Did you know that much of who your little person is and will become stems from their brain? In fact, who you are today and what you do – your skills, how you interact in relationships, your emotional reactions, and how you experience and perceive things in your environment – stems from your brain. Your brain is a product of each and every experience you’ve had since you were born. That’s right, since birth your brain has been shaped by your experiences to become what it is today.
The brain develops from the bottom up. The lower brain, which is responsible for keeping us alive, is the first to develop. It handles breathing, digestion, heartbeat, and safety (running away from danger, fight for our life, or freeze).
The upper brain develops last. It’s responsible for our higher functions – language, problem solving, social skills, compassion, emotional regulation, creativity, etc. At birth, an infant’s brain has over 200 billion brain cells but few connections. Connections are created by experiences. Every experience with you, their caregiver, creates a new connection in your child’s brain!
Because your baby’s upper brain has very few connections, their lower brain is in the driver’s seat. Have you stopped to think about why we instinctually pick up, rock, and sooth a crying baby? We know that babies can’t regulate themselves because it’s an upper brain function, which has not yet been developed. In fact, this part of the brain isn’t fully developed until well into our 20s! Every time you soothe your baby, synaptic connections fire in your baby’s brain and start wiring-up the upper areas of the brain responsible for regulation. Every time you help your baby with their big feelings, that connection fires again. The more times it fires, the stronger the connection becomes. The stronger the connection, the more likely your child will develop and use that skill.
Who do you want your child to become? What skills do you want them to develop? Do you want them to be a considerate friend? To be aware of and regulate their feelings? To manage stress and challenges in the world?
Consider how much time you spend providing experiences to help create and strengthen connections in these areas in your child’s brain.
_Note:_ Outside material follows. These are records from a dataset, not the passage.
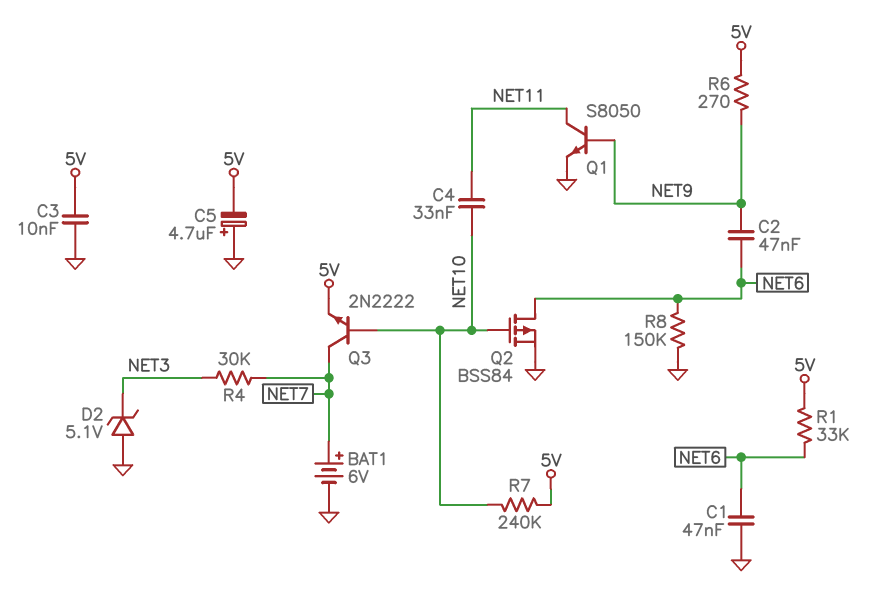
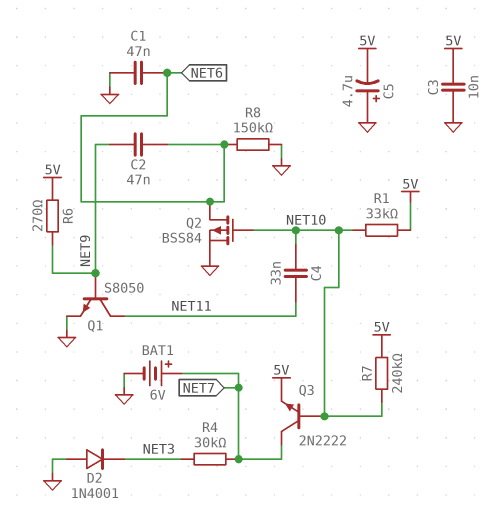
D2: zener 5.1V (A GND, K NET3) -> diode 1N4001 (A GND, K NET3)
R1: 33k (5V, NET6) -> 33k (5V, NET10)

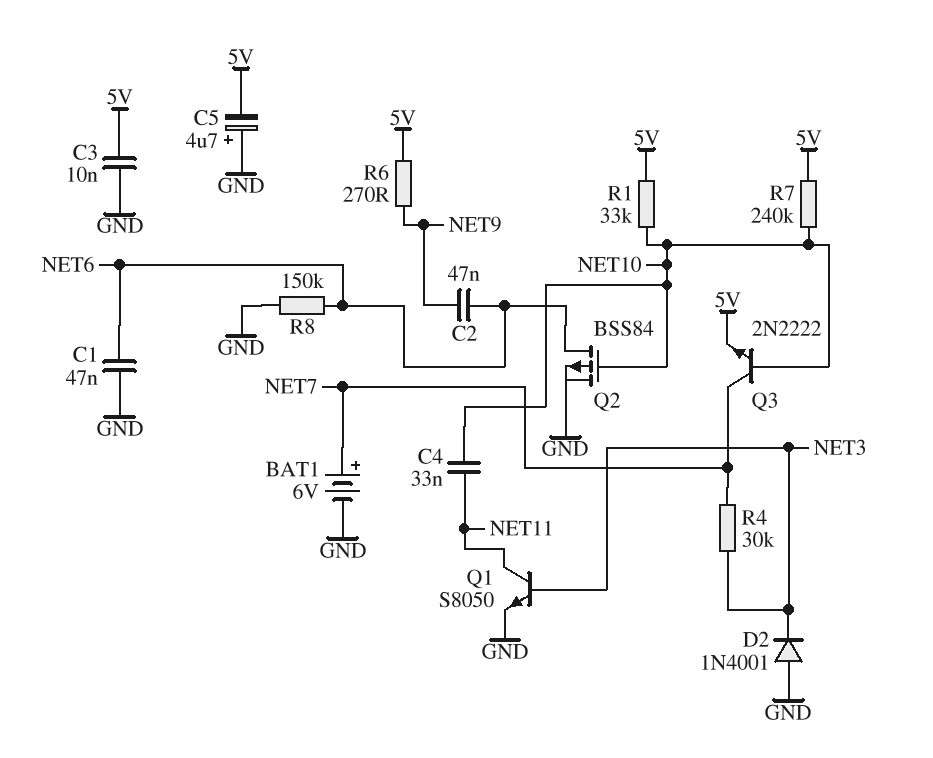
Q1: NPN S8050 (B NET9, C NET11, E GND) -> NPN S8050 (B NET3, C NET11, E GND)

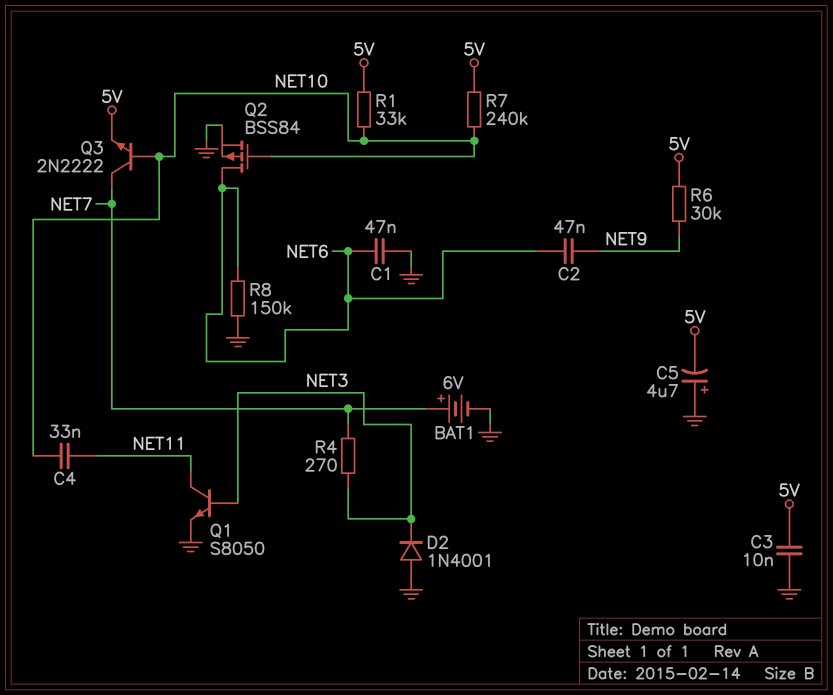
R4: 30k (NET3, NET7) -> 270 (NET3, NET7)
R6: 270 (5V, NET9) -> 30k (5V, NET9)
Just like learning to regulate requires your help by soothing their big feels (and yes, this includes tantrums, whining, crying, arguing, etc.), how your child learns to handle disappointment, respond to a friend’s distress, show respect to others, and learn to read and write is highly dependent on you modeling and providing those experiences.
So, take a moment, think about who you want your child to become, and then take the time to provide those experiences and start wiring a strong and healthy brain!